**About this exercise:** An image-free, verbatim transcription of the records is the expected result.

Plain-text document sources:

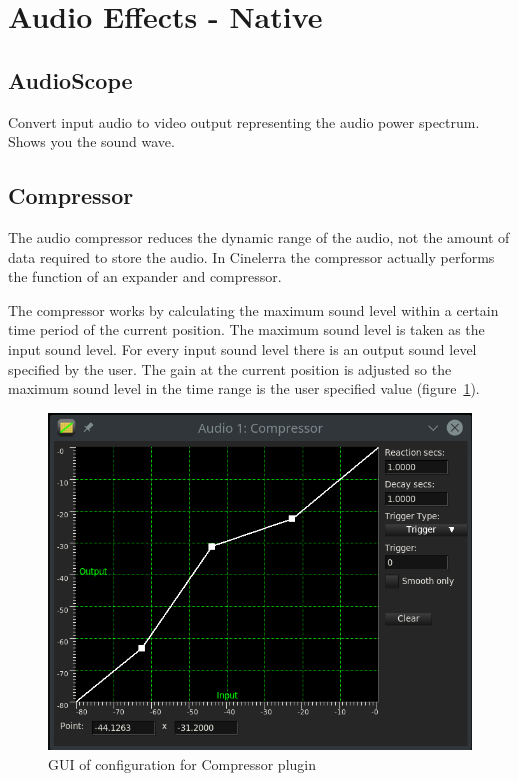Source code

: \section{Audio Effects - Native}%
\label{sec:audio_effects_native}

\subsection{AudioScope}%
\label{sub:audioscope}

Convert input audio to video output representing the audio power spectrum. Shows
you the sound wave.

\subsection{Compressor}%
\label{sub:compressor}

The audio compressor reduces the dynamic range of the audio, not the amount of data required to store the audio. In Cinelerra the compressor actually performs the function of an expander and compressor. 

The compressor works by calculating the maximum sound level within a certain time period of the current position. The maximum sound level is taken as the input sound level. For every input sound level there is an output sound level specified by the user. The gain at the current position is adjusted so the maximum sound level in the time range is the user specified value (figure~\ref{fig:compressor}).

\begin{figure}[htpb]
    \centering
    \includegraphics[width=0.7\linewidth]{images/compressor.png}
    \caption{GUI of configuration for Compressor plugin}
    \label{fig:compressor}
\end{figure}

**Response area:**
Source code

: \section{Audio Effects - Native}%
\label{sec:audio_effects_native}

\subsection{AudioScope}%
\label{sub:audioscope}

Convert input audio to video output representing the audio power spectrum. Shows
you the sound wave.

\subsection{Compressor}%
\label{sub:compressor}

The audio compressor reduces the dynamic range of the audio, not the amount of data required to store the audio. In Cinelerra the compressor actually performs the function of an expander and compressor. 

The compressor works by calculating the maximum sound level within a certain time period of the current position. The maximum sound level is taken as the input sound level. For every input sound level there is an output sound level specified by the user. The gain at the current position is adjusted so the maximum sound level in the time range is the user specified value (figure~\ref{fig:compressor}).

\begin{figure}[htpb]
    \centering
    \includegraphics[width=0.7\linewidth]{images/compressor.png}
    \caption{GUI of configuration for Compressor plugin}
    \label{fig:compressor}
\end{figure}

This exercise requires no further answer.